9. Besondere Kriterien für
Entscheidung und Verhalten sind ferner von der Art und Weise der Beteiligung
selber gefordert. Zwei Formen der Einfügung in die Welt der Arbeit bieten sich
nämlich mit jeweils erwägenswerten Eigenarten:
I. Die Übernahme eines zivilen Berufes, der
unter den sozialen und wirtschaftlichen Bedingungen der übrigen Bürger ausgeübt
wird (in Schulen, Krankenhäusern usw.).
In verschiedenen Ländern legen die gewandelten
politischen Verhältnisse dies nahe, z.B. im Fall der Verstaatlichung, wo also
der Staat die Trägerschaft übernimmt. Manchmal veranlassen neue Gesetze oder
die Bedürfnisse des Ordensinstitutes selbst eine Präsenz wie die der Laien, um
die apostolische Tätigkeit fortführen zu können. Auch das Suchen nach neuen
Weisen der Präsenz hat Versuche der Einfügung in die allgemeinen sozialen
Strukturen nahegelegt.
In jedem Fall verlangt die allgemeine
Zielsetzung des Ordenslebens und die besondere des eigenen Institutes, daß
diese neuen Situationen mit den Forderungen des Gemeinschaftslebens und denen
des Gehorsams und der Ordensarmut konfrontiert werden.
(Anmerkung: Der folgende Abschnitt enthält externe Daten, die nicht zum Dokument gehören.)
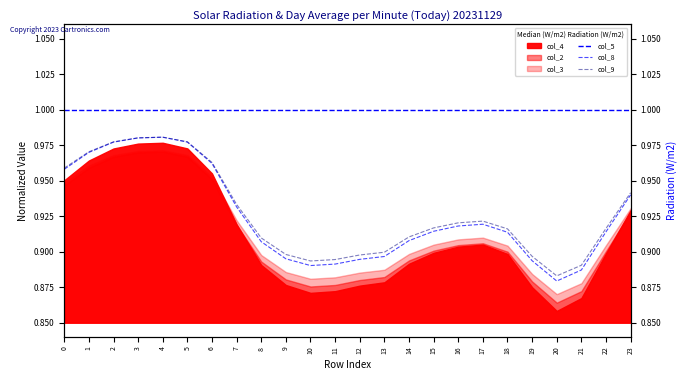

True or false: col_8 and col_5 cross at least once.

False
Ein ziviler Beruf spannt die Ordensperson in der
Tat in eine direkte persönliche Aufgabe ein und macht sie weitgehender abhängig
von Organismen und Strukturen, die ihrem Institut fremd sind. Außerdem bringt
er ein neues Verhältnis zu Arbeit und Lohn mit sich. Das sind einige Aspekte,
die sich die Verantwortlichen der Institute vor Augen halten müssen, wenn sie
solche Entscheidungen bewerten wollen. Dies fordert in der Tat eine
Unterscheidungsgabe, die die religiöse Zielsetzung, derentwegen sie übernommen werden,
bewahrt und bewertet.
II. Die Einfügung in das Arbeitermilieu bringt
zugleich mit den Werten, die durch sie verwirklicht werden sollen,
charakteristische Probleme mit sich. Die Ordensleute treten als Arbeiter
nämlich in eine Welt mit Eigengesetzen ein, mit eigenen Spannungen und vor
allem mit ihrer starken Ausprägung aufgrund von vorherrschenden Ideologien und
gewerkschaftlichen Kämpfen, die oft belastend sind.
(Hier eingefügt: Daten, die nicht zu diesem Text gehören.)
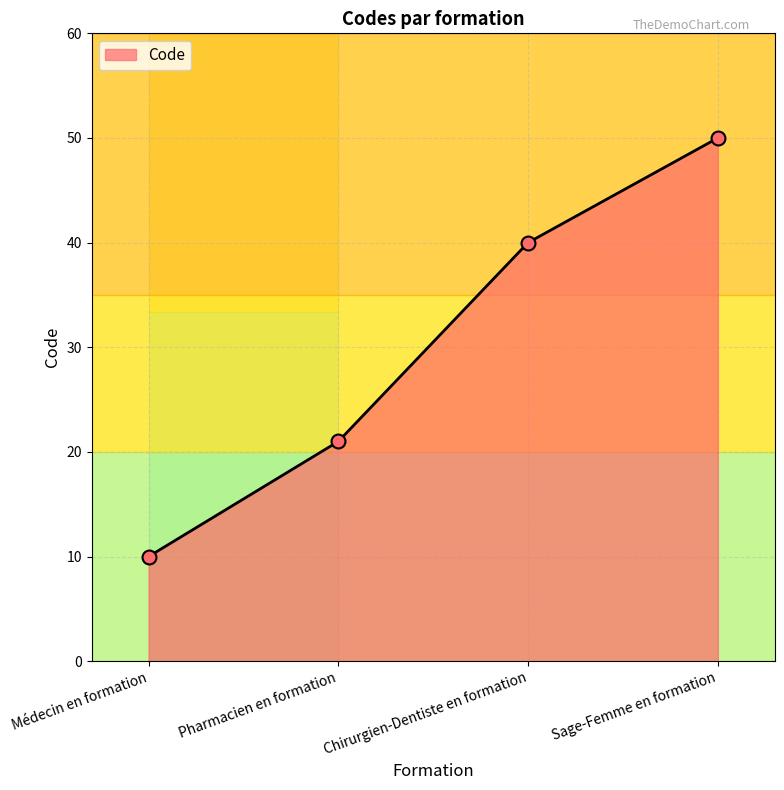

Between Médecin en formation and Sage-Femme en formation, which is larger?

Sage-Femme en formation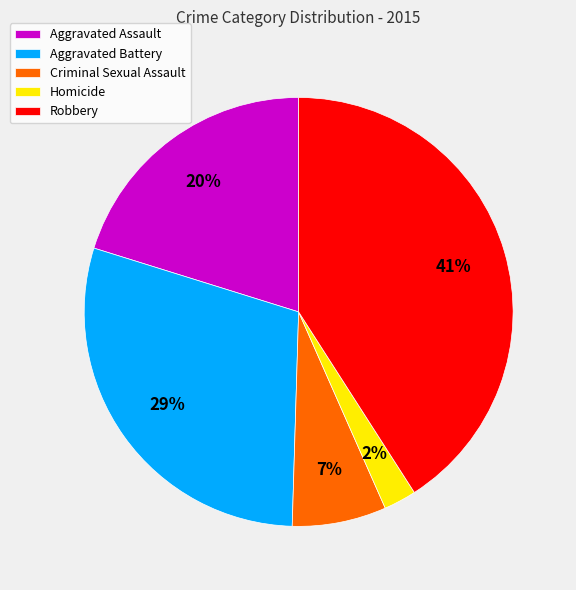

Which category has the biggest portion of the pie?

Robbery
Es kann deshalb vorkommen, daß der Ordensmann,
der das Los der Arbeiter teilen möchte, um Zeuge für die pastorale Sorge der
Kirche zu sein (35), eine Sicht des Menschen, der Gesellschaft, der
Geschichte und Arbeitswelt gewinnt, die nicht den Urteilskriterien und der
Soziallehre der Kirche entspricht. Daraus folgt, daß eine solche Sendung
besondere Aufmerksamkeit und Sicherungen erfordert (36).